Ambillah sebagai contoh jajak pendapat yang dilaporkan oleh Harian Kompas pada tanggal 27 Mei 2011. Salah satu pertanyaan yang diajukan berbunyi, “Menurut Anda, semakin jelas atau tidak jelaskah pemimpin-pemimpin negeri ini dalam menentukan arah negara Indonesia?”. Yang menjawab jelas 27,5 (2006), 18,9 (2008), 44,9 (2011), 30,6 (2010), 20,3 (2011).
Jajak pendapat sebelumnya (3/1/2011) sampai kepada kesimpulan bahwa kepercayaan kepada pemerintah semakin pudar. Hasil jajak pendapat selanjutnya tidak jauh berbeda : “Pemerintah tidak mengelola keberagaman” (5/11/2012); “Kebersamaan Bangsa Makin Tergerus” (8/4/2013”. Tentu saja di samping hal-hal yang negatif itu, terdapat pula hal-hal yang baru dan baik di negeri ini. Tetapi mengapa rasanya yang negatif begitu dominan?
Ada berbagai macam jawaban yang dapat diberikan. Namun di balik semua itu adalah persoalan rusaknya keadaban publik. Inilah yang ditegaskan dalam Nota Pastoral yang dikeluarkan oleh Konferensi Waligerja Indonesia pada tahun 2004. Dengan istilah ini mau diungkapkan bahwa masalah yang kita hadapi bukan hanya soal sekitar pribadi, sekitar bagaimana manusia berperilaku baik.
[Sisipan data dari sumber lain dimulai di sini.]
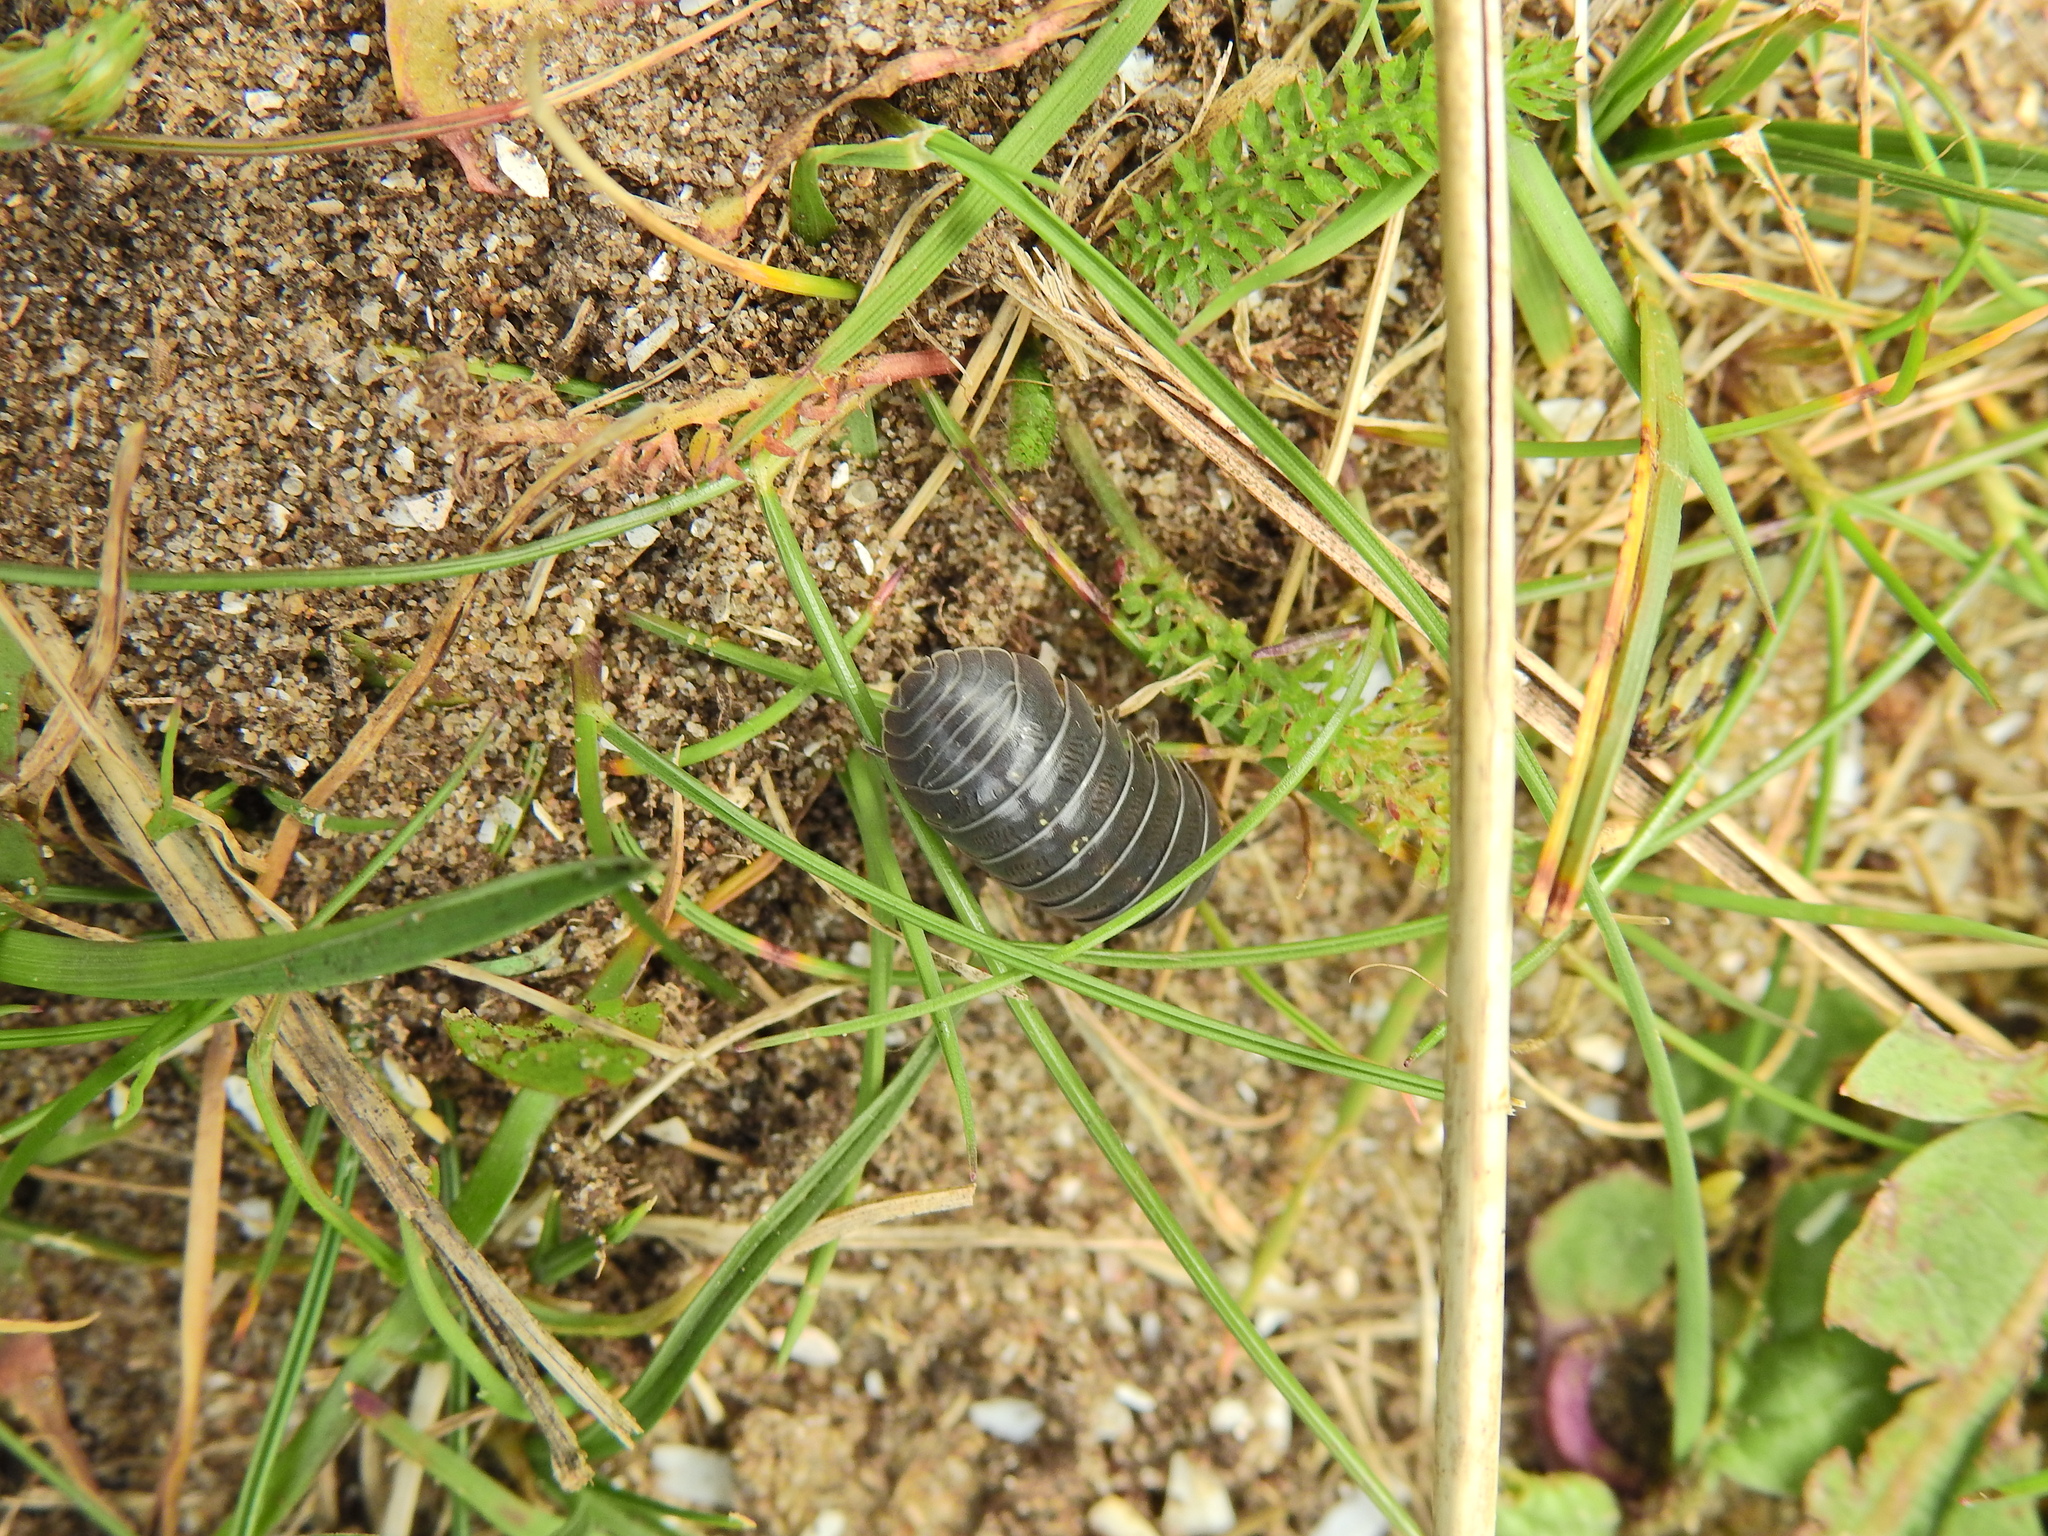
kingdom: Animalia
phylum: Arthropoda
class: Malacostraca
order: Isopoda
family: Armadillidiidae
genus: Armadillidium
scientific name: Armadillidium vulgare
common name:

Tetapi lebih-lebih bagaimana dengan mengusahakan hal yang baik secara orang-perorangan, sekaligus juga diciptakan iklim, lingkungan yang baik untuk terwujudkan kesejahteraan bersama.
Ini dilakukan melalui tata kelola badan-badan publik, penyelenggaraan tata ekonomi, serta pengembangan kehidupan bersama dalam masyarakat. Ada sekian banyak masalah yang menyangkut ranah publik yang dihadapi oleh bangsa Indonesia, khususnya korupsi, kekerasan, premanisme dalam segala lapisan, intoleransi dan tentu saja juga kerusakan lingkungan.
Hidup bersama yang sehat atau keadaban publik dibangun atas perimbangan tiga poros kekuatan yang sama-sama mengelola ruang publik, yaitu negara, masyarakat pasar dan masyarakat warga.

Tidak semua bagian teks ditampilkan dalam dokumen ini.